Appliquant à la lettre la circulaire qui leur a été adressée le 12 janvier par la chancellerie et qui leur demande de se montrer « particulièrement réactifs et fermes » face à des propos de nature « raciste, antisémite ou [tendant] à provoquer des comportements haineux, violents, discriminatoires ou terroristes », les représentants des parquets requièrent de lourdes condamnations, souvent suivies par les juges.

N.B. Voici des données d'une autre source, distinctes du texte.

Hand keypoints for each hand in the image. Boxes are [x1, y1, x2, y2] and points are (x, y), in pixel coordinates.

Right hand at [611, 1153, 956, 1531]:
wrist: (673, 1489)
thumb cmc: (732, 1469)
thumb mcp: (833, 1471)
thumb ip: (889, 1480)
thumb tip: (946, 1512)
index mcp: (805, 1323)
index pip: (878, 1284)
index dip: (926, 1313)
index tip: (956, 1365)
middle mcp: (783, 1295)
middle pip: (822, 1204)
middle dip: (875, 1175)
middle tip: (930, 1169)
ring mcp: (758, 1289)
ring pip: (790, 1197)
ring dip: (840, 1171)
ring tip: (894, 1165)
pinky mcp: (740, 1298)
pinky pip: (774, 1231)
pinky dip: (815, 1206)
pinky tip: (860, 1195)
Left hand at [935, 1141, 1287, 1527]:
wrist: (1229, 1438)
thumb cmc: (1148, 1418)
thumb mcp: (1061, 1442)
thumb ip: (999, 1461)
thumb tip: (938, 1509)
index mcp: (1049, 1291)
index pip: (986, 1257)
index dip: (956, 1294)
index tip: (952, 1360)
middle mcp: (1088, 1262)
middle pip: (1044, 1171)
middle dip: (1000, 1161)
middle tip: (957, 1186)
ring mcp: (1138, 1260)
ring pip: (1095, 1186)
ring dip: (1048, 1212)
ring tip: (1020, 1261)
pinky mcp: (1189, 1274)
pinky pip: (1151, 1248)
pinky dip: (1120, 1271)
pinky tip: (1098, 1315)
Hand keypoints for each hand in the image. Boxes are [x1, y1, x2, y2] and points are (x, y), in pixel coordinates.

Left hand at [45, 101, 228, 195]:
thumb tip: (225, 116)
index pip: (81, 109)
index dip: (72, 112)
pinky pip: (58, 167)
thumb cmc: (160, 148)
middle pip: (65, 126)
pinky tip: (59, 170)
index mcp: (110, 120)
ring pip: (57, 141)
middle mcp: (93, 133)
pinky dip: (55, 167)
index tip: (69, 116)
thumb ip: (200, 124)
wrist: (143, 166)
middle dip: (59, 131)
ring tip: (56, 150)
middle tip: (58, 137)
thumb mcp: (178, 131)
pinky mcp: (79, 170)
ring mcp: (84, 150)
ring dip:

La multiplication des procédures et le prononcé quasi systématique de peines d’emprisonnement ont d’ores et déjà suscité de vives protestations. « Le gouvernement est en train de profiter de l’affaire Charlie pour faire emprisonner pour des mots. Tout va bien », note l’avocat et célèbre blogueur Maître Eolas.

Amnesty International a pour sa part lancé une mise en garde aux autorités judiciaires françaises contre la notion « trop vague » d’apologie du terrorisme. « Le risque est grand que ces arrestations violent la liberté d’expression », estime l’association dans un communiqué publié le 16 janvier, en rappelant que « la liberté d’expression ne doit pas être réservée à certains. L’heure n’est pas à l’ouverture de procédures inspirées par des réactions à chaud, mais bien plutôt à la mise en place de mesures réfléchies qui protègent des vies et respectent les droits de tous ».